Como una indeseable serpiente de verano, los agricultores franceses vuelven a montar su particular revolución y “guillotinan” los camiones españoles cargados de frutas que cruzan la frontera, sea su destino el país vecino o no. Los camioneros hispanos se están viendo, de nuevo, asaltados allende los Pirineos por este “bandolerismo sindicalista” y observan impotentes como frutas y verduras quedan desparramadas por las calzadas galas, con suerte sin desperfectos importantes en sus camiones y su integridad. Mientras tanto la Gendarmerie practica eso tan francés del “laissez faire, laissez passer”.

La reclamación gala origen de estas razias es tan absurda como insostenible. Al grito de “consume francés, consume local” -desconozco si con bandera tricolor y gorro frigio, o no- , los agricultores sostienen su violenta campaña bajo el argumento de la defensa y prevalencia de sus productos para el compatriota consumidor galo. Sin embargo, los camiones españoles cargados de fruta y verdura (en la última incursión se destruyeron nada menos que 100 toneladas, con las consiguientes pérdidas para toda la cadena logística) o bien van a recalar a otras latitudes -atravesando inevitablemente suelo francés- o bien tienen como destino los grandes distribuidores franceses, que compran sus perecederos en España porque son más baratos, de más calidad o ambas cosas.
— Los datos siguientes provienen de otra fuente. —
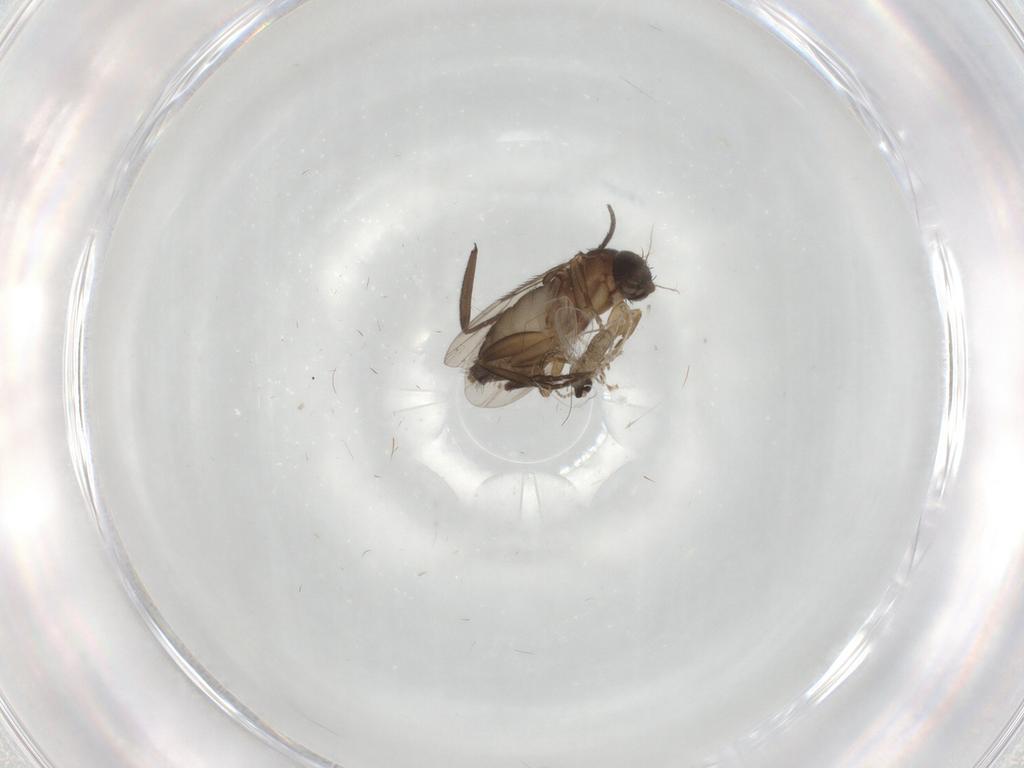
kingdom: Animalia
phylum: Arthropoda
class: Insecta
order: Diptera
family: Phoridae
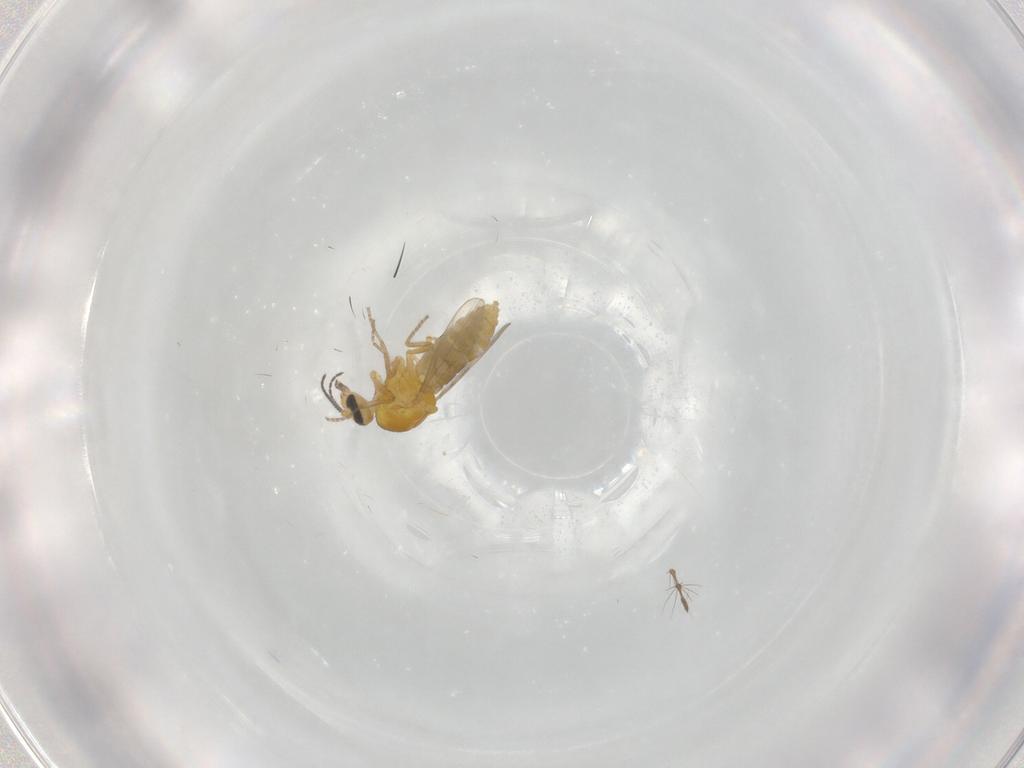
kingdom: Animalia
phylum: Arthropoda
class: Insecta
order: Diptera
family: Ceratopogonidae
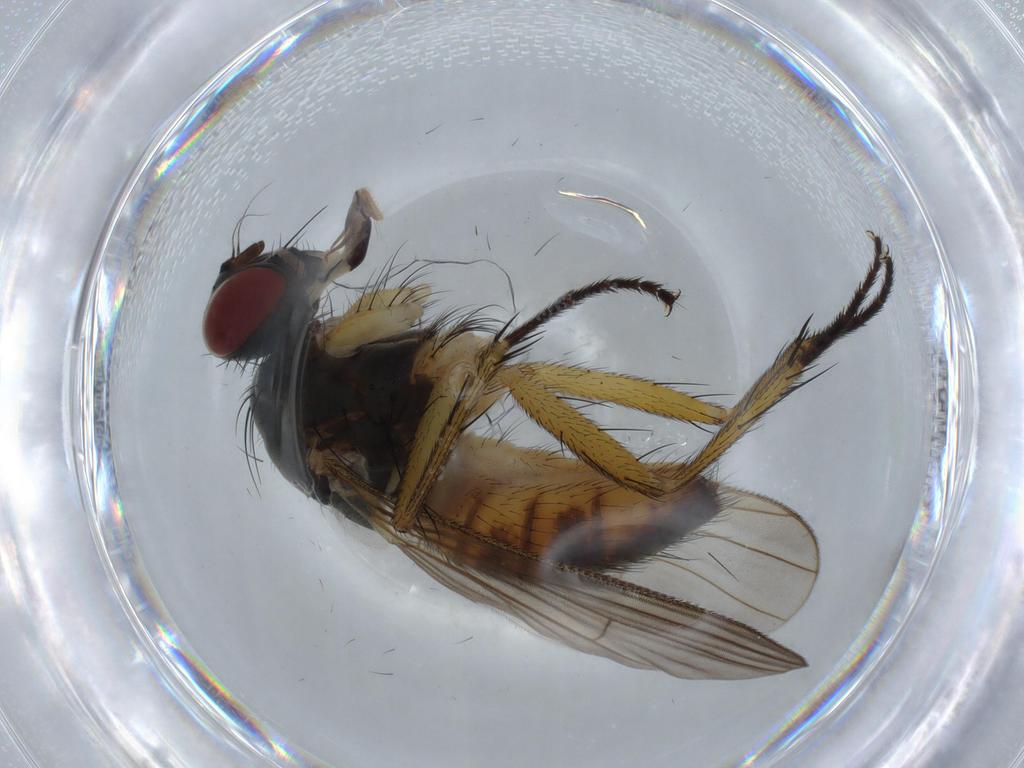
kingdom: Animalia
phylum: Arthropoda
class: Insecta
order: Diptera
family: Muscidae
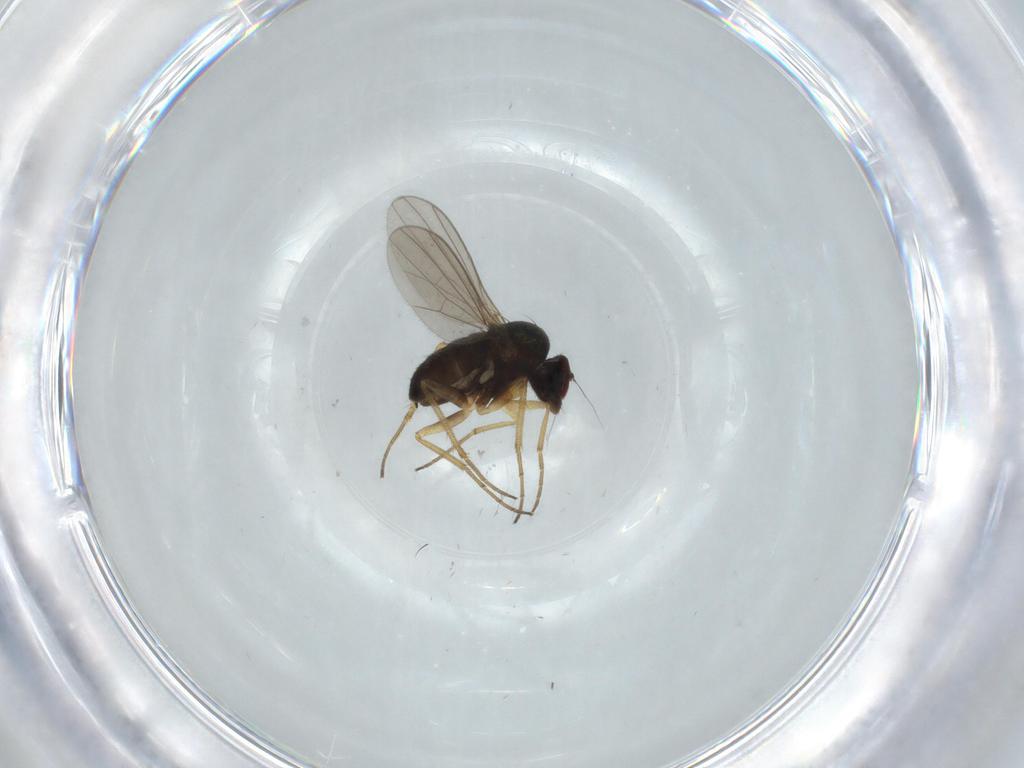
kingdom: Animalia
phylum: Arthropoda
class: Insecta
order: Diptera
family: Dolichopodidae
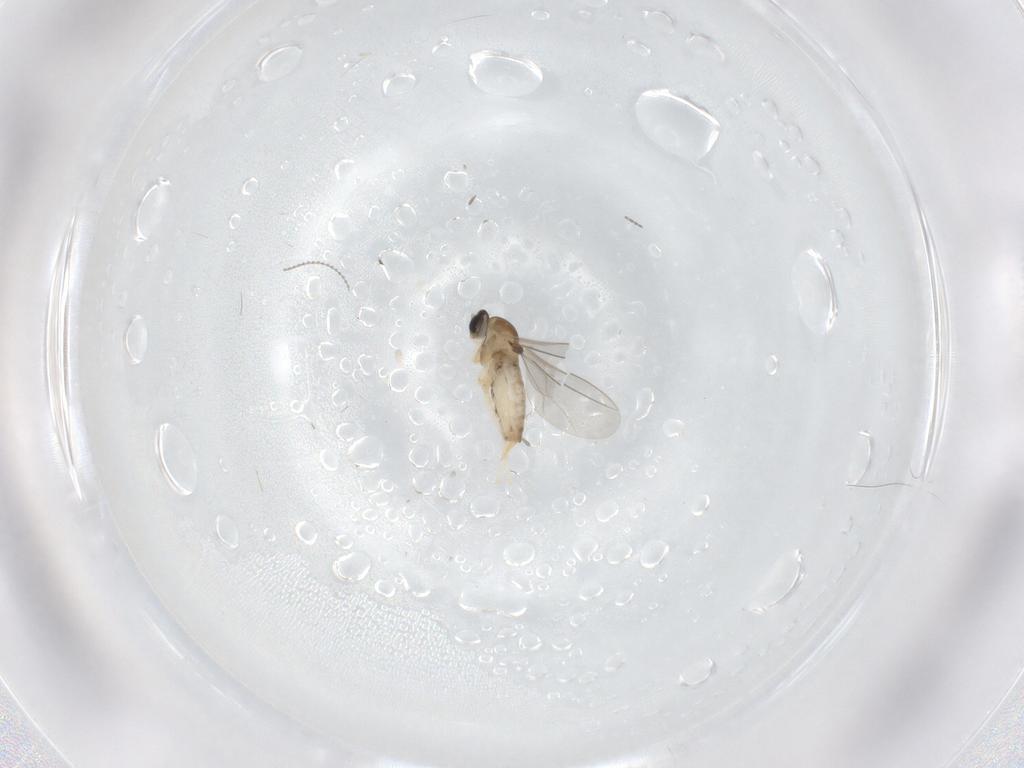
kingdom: Animalia
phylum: Arthropoda
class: Insecta
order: Diptera
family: Cecidomyiidae
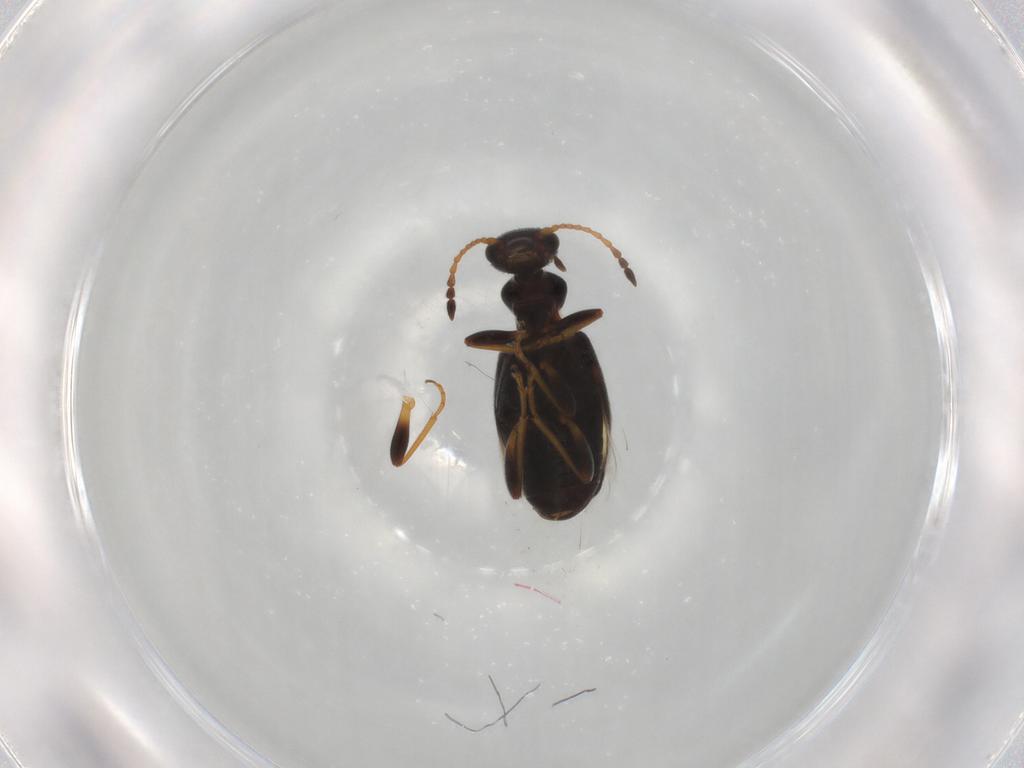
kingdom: Animalia
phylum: Arthropoda
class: Insecta
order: Coleoptera
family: Anthicidae
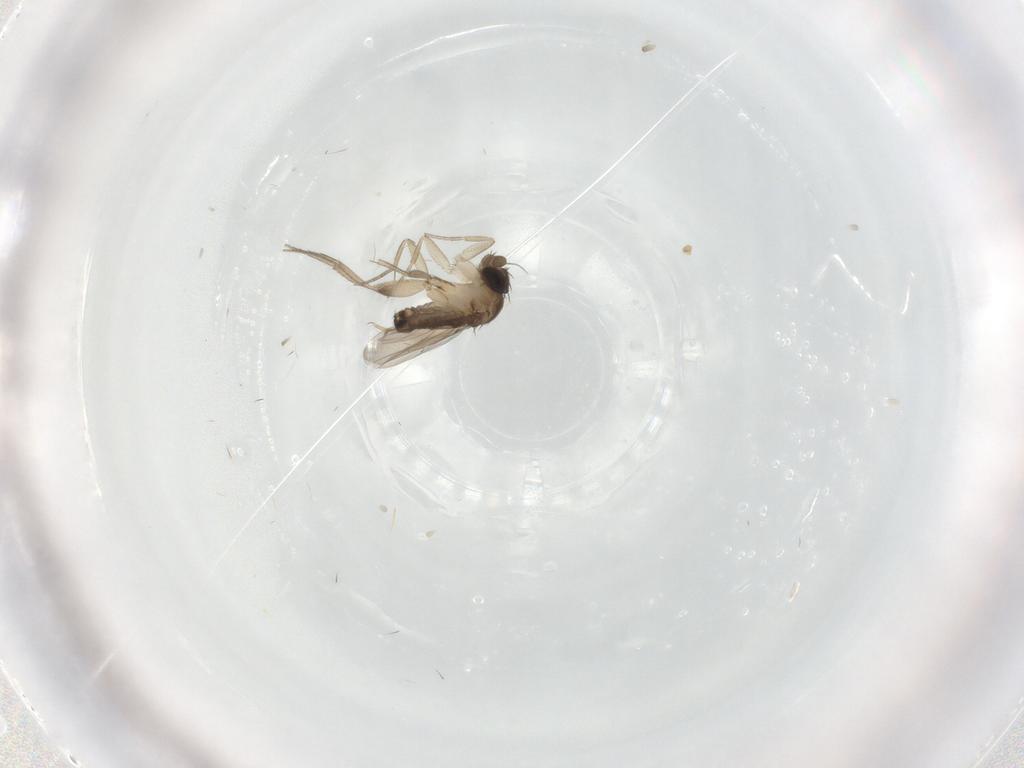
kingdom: Animalia
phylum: Arthropoda
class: Insecta
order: Diptera
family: Phoridae
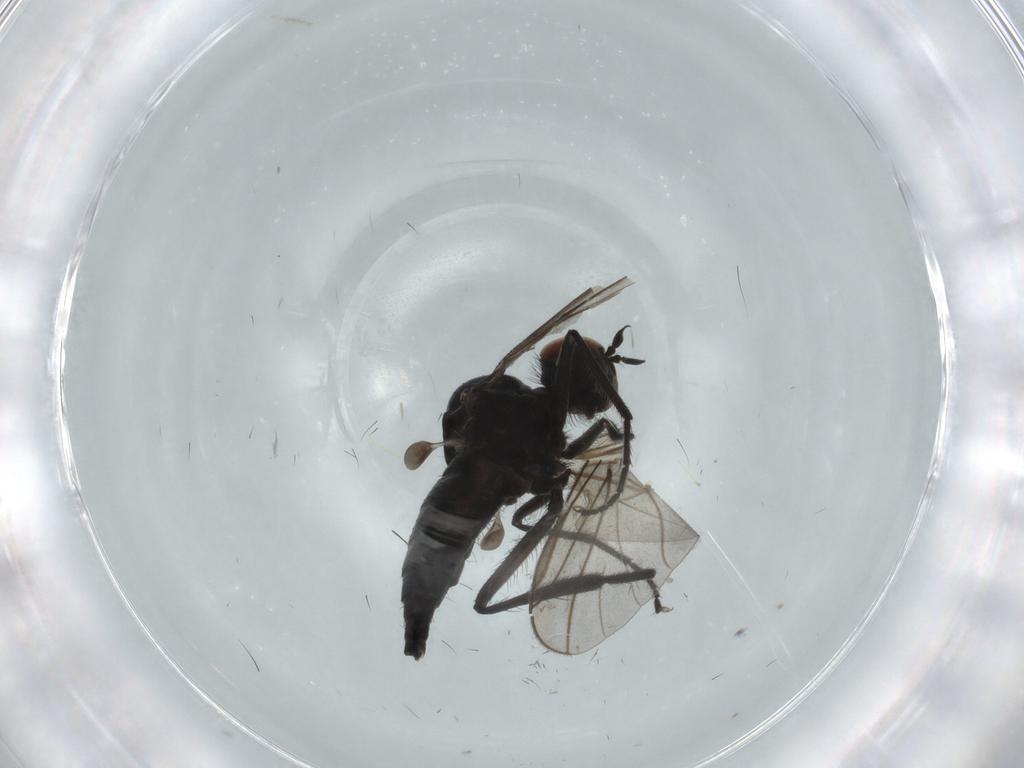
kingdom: Animalia
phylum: Arthropoda
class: Insecta
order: Diptera
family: Hybotidae
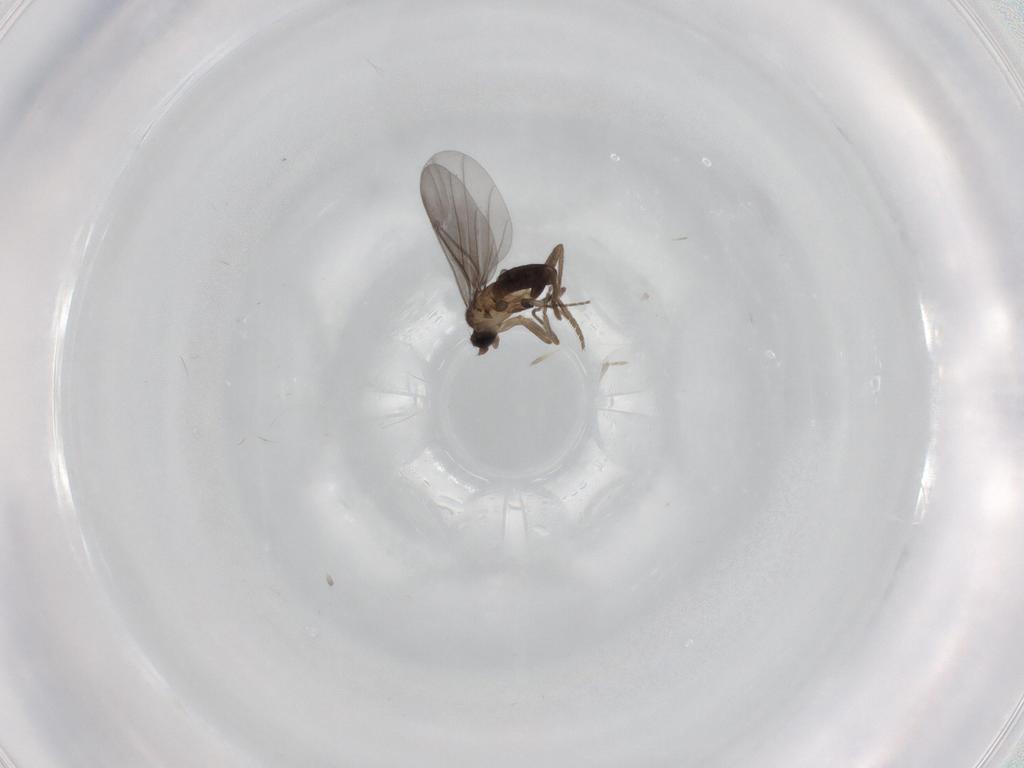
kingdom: Animalia
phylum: Arthropoda
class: Insecta
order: Diptera
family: Phoridae
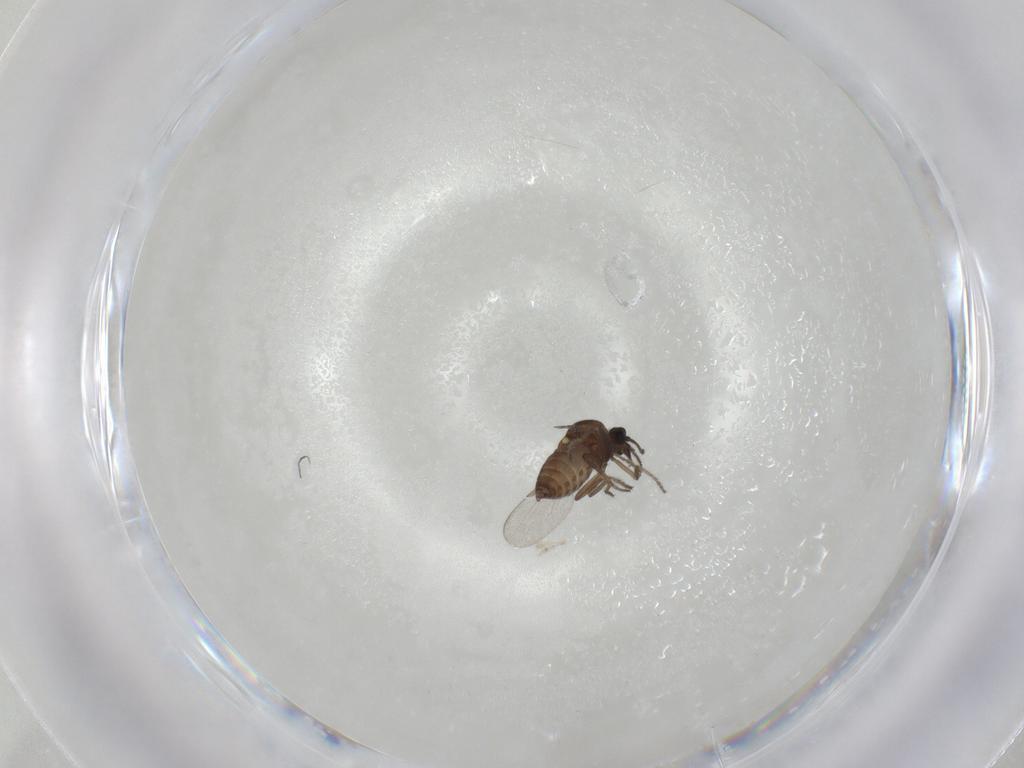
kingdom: Animalia
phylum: Arthropoda
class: Insecta
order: Diptera
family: Ceratopogonidae
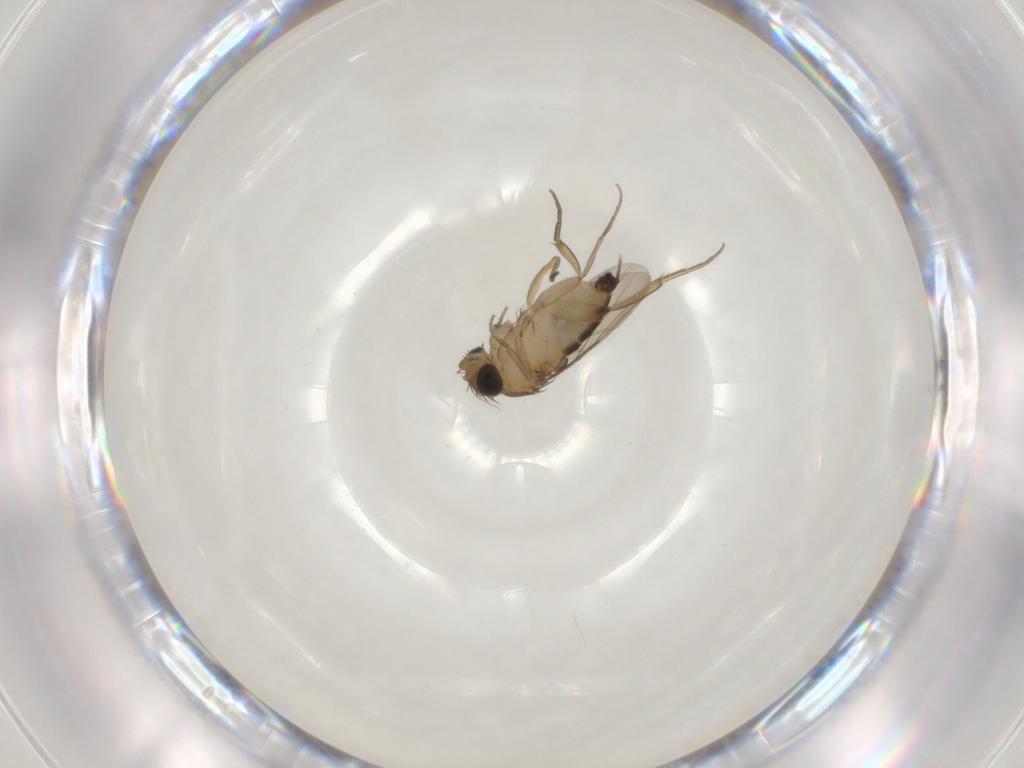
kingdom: Animalia
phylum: Arthropoda
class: Insecta
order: Diptera
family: Phoridae
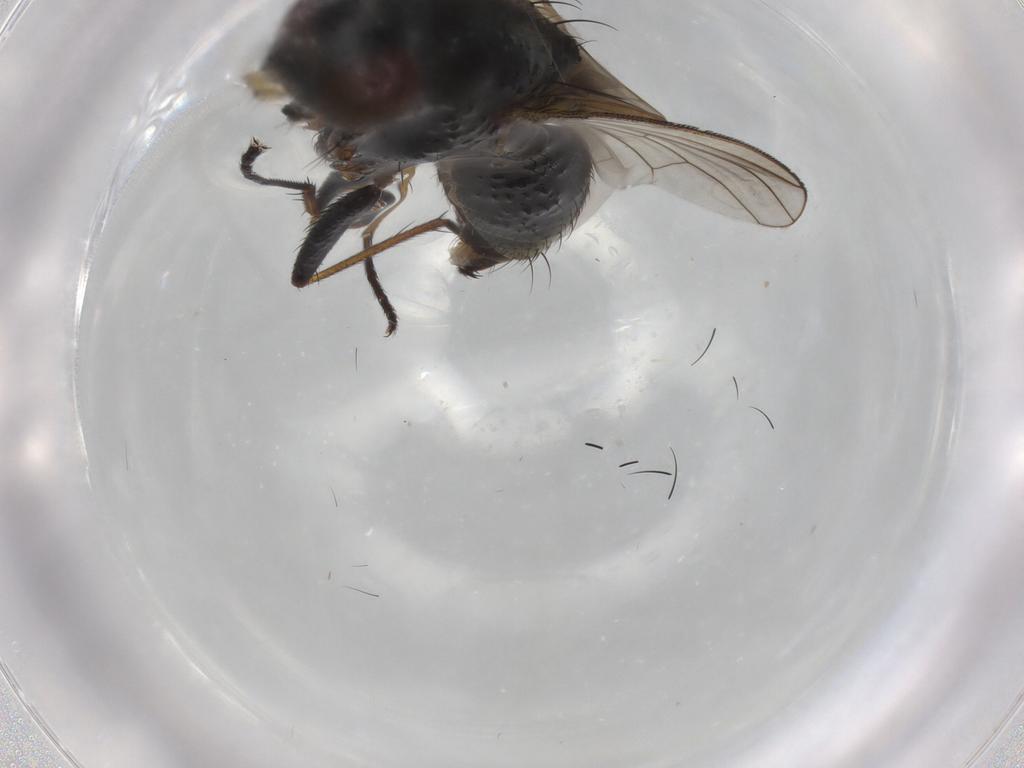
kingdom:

Entretanto, lo de siempre. Políticos sentados a largas mesas desgranando sentencias diplomáticas, llamando a la cordura y quitando hierro a la cosa, denominado como “incidentes aislados” a estos ataques perfectamente orquestados: los agricultores galos identifican primero a los camiones españoles cargados de frutas y verduras; luego, más allá, cortan la carretera y obligan a parar a los vehículos identificados, casi siempre más de uno al viajar en convoy para procurar mayor seguridad; y a continuación abren o descerrajan, si es preciso, las cajas frigoríficas y desparraman el contenido por la calzada; todo ello a ojos de la prensa, claro (para conseguir el efecto multiplicador deseado), y de gendarmes casi siempre cruzados de brazos.

Llamemos a las cosas por su nombre. Aún con el peligro de caer en una injusta generalización, Francia nunca ha destacado por su buena vecindad norteña. En logística y transporte de mercancías, mucho menos. No ha hecho nada por apoyar la Travesía Central Pirenaica y con ello ese Corredor Central transfronterizo; está haciendo muy poco y a regañadientes para reabrir la línea férrea que aprovecharía, de nuevo, la ruta del túnel de Canfranc; penaliza con cada vez más tasas y normas (como la prohibición de pernoctar en la cabina del camión en el descanso semanal) al transporte internacional, siempre con un singular perjudicado por su ubicación, el transporte español; y un largo etcétera.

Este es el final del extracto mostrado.